**Assignment:** Each line of the records that includes "lines" should be found and copied.

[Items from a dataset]
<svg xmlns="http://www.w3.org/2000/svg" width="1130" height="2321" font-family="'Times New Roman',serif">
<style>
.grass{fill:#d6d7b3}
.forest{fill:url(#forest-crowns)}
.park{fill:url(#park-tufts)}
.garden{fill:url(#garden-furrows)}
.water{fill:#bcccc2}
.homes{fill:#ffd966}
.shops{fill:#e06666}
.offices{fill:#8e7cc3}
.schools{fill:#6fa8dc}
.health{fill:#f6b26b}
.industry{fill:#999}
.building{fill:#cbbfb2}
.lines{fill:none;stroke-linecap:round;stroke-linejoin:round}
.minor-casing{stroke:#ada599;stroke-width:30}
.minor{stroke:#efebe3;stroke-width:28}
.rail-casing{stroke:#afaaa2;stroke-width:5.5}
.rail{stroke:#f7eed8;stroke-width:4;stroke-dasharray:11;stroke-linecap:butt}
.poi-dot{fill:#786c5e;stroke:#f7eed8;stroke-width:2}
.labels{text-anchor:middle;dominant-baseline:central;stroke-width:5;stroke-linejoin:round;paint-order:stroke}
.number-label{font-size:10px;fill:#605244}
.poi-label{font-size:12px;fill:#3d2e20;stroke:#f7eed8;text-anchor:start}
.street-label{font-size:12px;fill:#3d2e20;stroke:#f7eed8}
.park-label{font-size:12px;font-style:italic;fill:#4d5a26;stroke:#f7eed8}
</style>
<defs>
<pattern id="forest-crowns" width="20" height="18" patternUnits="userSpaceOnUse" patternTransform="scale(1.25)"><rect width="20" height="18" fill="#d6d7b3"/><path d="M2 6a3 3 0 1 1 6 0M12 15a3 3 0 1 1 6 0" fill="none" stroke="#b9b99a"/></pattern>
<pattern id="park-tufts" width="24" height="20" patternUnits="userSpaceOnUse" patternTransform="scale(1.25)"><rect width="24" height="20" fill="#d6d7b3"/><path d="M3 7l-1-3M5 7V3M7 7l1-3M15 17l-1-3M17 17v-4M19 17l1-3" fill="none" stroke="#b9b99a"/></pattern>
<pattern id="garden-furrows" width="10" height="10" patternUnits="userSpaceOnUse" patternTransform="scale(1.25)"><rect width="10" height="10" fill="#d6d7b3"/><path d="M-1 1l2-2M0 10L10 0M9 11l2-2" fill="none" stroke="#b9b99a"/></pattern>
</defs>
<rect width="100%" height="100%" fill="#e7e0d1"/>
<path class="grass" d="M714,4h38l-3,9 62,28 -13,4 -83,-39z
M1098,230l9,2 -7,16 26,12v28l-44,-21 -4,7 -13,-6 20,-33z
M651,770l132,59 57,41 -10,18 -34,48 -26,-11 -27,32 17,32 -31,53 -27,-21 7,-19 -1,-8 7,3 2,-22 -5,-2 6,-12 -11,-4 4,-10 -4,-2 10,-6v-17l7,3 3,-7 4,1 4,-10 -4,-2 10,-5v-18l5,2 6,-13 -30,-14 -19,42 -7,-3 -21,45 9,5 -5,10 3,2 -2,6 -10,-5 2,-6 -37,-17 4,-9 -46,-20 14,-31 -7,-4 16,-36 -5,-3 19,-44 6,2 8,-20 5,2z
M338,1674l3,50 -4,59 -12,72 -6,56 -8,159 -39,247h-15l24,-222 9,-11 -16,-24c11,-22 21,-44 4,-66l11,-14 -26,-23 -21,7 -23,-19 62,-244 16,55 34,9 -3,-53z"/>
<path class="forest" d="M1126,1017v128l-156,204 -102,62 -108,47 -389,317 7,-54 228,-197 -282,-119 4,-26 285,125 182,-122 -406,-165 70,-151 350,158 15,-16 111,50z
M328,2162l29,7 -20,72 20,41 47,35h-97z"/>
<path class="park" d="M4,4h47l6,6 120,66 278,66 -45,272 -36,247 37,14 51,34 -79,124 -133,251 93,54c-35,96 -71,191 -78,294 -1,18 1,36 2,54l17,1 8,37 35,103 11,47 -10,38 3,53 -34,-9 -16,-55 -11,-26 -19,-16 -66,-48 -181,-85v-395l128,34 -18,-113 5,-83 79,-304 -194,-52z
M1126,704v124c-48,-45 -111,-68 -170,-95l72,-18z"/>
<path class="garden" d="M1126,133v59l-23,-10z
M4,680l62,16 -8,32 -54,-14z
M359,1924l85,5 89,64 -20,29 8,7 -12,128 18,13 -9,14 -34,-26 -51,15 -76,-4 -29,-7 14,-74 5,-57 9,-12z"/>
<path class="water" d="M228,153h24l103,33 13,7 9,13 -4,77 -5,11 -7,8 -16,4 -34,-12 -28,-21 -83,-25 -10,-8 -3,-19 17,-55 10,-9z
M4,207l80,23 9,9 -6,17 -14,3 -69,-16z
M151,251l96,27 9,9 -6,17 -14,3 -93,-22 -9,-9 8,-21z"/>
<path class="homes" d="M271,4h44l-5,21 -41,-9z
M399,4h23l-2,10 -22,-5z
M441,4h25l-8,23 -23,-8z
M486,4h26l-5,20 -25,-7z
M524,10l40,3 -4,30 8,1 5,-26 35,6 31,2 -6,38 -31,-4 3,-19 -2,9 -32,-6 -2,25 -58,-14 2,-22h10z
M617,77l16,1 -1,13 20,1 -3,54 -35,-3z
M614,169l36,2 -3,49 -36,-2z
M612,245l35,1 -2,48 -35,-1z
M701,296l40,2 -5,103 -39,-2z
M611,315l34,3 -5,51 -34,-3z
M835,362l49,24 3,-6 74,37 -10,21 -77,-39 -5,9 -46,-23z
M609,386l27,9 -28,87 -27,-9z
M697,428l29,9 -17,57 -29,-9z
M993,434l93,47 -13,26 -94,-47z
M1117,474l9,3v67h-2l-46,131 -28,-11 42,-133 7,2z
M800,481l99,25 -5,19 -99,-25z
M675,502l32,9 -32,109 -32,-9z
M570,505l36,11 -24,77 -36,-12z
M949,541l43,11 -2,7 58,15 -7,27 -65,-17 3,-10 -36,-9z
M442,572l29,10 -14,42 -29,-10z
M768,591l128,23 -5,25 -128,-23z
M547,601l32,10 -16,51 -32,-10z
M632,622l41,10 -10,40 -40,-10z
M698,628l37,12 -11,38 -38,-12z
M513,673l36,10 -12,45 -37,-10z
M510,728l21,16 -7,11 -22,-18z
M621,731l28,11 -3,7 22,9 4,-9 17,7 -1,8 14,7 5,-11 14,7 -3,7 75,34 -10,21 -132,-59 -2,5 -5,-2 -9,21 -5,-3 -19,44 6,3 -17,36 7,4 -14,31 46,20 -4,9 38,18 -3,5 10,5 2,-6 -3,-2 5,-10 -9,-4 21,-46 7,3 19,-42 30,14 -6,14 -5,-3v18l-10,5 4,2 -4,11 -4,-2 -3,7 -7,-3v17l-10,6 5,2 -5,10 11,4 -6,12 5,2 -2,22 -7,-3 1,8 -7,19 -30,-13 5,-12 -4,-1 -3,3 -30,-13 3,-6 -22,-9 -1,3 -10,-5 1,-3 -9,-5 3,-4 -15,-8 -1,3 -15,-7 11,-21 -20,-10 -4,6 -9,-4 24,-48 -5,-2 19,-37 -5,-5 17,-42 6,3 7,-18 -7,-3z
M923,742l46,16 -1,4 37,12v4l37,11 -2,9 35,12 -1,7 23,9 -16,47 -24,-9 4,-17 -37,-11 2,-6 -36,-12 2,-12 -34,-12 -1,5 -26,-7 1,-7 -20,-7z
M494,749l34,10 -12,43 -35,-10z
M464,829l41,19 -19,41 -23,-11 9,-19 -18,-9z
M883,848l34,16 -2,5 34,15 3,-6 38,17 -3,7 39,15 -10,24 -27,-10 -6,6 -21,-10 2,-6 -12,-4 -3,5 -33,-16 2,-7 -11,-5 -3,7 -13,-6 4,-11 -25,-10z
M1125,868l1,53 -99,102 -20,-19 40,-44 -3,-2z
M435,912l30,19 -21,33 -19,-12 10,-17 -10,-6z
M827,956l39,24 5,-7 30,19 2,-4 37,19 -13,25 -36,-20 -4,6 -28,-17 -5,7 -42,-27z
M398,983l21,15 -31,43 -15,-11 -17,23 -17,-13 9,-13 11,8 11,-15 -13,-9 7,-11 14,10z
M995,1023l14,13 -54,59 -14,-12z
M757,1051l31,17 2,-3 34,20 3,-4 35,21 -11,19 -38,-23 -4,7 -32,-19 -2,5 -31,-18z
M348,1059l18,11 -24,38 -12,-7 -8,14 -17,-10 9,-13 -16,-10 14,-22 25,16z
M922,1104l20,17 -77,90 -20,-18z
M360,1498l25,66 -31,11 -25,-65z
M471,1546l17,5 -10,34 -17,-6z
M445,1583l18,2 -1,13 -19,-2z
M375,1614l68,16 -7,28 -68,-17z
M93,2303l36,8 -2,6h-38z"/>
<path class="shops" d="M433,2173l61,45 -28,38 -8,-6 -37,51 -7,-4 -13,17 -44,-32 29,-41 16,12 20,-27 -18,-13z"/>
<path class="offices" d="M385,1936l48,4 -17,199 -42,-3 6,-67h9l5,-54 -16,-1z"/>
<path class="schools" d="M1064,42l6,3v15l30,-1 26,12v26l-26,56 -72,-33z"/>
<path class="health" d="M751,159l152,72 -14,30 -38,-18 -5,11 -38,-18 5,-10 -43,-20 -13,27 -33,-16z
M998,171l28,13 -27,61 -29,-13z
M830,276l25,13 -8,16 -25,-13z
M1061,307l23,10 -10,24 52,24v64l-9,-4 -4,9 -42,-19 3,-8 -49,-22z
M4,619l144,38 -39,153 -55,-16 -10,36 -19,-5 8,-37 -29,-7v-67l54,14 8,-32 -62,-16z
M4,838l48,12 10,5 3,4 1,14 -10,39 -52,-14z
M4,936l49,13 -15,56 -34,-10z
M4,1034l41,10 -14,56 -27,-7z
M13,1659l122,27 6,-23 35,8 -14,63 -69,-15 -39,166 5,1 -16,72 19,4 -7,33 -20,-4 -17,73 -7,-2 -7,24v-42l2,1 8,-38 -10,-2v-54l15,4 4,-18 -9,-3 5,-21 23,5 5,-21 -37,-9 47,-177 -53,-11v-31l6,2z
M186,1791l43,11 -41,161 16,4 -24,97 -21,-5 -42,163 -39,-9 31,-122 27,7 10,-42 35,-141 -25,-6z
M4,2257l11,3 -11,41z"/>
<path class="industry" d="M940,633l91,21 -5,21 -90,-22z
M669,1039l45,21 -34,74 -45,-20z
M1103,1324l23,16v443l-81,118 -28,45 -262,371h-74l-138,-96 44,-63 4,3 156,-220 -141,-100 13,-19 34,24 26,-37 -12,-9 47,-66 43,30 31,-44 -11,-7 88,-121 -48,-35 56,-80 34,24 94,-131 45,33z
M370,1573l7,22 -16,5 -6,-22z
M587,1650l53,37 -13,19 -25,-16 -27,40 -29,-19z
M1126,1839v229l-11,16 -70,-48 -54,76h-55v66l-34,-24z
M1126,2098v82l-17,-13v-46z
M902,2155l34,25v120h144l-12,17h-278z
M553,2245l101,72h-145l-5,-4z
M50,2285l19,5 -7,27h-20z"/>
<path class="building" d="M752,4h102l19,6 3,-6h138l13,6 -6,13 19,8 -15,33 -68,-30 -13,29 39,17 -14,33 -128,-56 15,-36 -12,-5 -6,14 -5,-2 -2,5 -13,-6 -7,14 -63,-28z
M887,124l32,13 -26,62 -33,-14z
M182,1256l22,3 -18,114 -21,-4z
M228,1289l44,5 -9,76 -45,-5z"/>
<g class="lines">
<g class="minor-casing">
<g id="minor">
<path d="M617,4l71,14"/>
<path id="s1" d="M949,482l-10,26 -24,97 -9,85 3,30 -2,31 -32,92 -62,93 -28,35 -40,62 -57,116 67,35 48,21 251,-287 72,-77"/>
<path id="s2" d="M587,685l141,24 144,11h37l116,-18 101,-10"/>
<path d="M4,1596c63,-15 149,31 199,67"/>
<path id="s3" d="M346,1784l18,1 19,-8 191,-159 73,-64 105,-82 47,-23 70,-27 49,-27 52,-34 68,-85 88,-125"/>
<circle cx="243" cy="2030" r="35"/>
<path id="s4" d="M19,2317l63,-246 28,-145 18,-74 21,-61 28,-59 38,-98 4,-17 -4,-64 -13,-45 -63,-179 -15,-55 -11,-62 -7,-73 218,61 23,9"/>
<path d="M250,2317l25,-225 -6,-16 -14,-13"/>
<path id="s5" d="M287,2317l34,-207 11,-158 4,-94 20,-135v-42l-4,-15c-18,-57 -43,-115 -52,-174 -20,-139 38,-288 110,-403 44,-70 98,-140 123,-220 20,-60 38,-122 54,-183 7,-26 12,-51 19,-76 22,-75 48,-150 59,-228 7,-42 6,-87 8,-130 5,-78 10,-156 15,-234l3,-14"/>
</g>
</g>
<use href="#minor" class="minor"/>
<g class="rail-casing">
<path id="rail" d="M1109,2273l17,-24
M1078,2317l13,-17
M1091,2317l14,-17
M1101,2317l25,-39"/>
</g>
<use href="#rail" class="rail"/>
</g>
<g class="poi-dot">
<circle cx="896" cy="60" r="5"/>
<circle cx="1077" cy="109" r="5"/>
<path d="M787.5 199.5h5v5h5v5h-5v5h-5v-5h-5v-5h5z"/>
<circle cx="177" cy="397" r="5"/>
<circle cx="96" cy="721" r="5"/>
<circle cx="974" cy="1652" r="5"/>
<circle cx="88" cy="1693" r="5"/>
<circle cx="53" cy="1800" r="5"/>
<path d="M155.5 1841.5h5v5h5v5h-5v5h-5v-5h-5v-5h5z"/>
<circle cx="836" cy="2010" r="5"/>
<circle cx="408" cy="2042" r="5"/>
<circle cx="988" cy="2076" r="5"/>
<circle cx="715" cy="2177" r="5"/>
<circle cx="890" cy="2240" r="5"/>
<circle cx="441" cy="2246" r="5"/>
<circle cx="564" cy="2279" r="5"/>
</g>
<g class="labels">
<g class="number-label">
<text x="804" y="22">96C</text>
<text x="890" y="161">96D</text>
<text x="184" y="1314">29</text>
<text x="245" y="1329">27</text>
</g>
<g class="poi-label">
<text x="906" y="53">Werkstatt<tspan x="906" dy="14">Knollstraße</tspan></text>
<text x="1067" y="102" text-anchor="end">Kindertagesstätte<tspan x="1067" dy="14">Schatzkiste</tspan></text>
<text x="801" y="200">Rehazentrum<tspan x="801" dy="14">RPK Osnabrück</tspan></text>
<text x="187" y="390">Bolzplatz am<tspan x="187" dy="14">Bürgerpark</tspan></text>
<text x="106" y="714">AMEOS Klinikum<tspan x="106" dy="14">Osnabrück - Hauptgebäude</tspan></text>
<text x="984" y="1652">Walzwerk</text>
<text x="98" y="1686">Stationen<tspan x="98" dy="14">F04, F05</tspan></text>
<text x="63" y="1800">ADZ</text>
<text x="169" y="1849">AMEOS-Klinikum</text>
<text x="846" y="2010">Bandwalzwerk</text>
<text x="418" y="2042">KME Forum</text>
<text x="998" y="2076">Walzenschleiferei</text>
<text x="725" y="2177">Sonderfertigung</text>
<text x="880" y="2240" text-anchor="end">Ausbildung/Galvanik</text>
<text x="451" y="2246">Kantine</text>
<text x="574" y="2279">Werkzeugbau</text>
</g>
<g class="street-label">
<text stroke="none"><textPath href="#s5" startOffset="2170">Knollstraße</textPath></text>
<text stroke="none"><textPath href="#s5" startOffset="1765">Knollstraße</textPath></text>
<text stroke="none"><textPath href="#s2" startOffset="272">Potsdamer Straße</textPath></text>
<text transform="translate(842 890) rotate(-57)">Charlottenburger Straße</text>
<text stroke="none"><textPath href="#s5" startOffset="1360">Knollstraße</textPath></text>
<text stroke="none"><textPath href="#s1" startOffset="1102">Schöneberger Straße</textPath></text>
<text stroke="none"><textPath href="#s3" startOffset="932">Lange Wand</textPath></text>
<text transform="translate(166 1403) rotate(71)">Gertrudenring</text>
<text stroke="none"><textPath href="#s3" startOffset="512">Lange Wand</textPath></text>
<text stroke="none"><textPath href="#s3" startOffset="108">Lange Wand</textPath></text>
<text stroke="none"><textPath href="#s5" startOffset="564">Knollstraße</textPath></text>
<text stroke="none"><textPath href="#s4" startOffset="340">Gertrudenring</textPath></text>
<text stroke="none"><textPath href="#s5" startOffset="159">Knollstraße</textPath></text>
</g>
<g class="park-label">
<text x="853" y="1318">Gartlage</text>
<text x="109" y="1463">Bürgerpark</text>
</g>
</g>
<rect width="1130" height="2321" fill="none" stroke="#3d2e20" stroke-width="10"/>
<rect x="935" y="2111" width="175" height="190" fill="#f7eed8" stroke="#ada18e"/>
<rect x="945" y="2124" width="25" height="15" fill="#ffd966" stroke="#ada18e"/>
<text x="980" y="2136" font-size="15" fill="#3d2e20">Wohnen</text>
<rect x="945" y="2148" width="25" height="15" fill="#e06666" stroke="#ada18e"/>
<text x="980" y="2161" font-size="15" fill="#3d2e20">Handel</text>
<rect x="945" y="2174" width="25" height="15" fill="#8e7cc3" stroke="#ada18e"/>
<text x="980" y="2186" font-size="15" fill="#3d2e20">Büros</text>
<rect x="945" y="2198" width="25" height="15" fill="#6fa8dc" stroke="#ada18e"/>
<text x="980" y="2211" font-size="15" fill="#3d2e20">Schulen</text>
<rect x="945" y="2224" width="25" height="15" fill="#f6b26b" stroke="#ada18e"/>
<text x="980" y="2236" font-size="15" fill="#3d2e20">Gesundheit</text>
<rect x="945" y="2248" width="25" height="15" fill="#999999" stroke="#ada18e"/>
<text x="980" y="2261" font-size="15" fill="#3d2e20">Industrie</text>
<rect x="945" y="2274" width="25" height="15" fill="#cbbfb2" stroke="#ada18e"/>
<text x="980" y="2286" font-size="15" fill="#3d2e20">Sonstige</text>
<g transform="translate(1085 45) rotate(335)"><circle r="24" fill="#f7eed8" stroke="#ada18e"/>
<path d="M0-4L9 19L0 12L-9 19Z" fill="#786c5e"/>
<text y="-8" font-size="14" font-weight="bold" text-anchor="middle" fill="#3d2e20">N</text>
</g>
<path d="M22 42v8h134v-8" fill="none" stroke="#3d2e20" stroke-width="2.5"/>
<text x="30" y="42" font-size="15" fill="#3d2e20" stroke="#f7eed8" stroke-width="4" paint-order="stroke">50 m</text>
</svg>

**Answer section:**
.lines{fill:none;stroke-linecap:round;stroke-linejoin:round}
<g class="lines">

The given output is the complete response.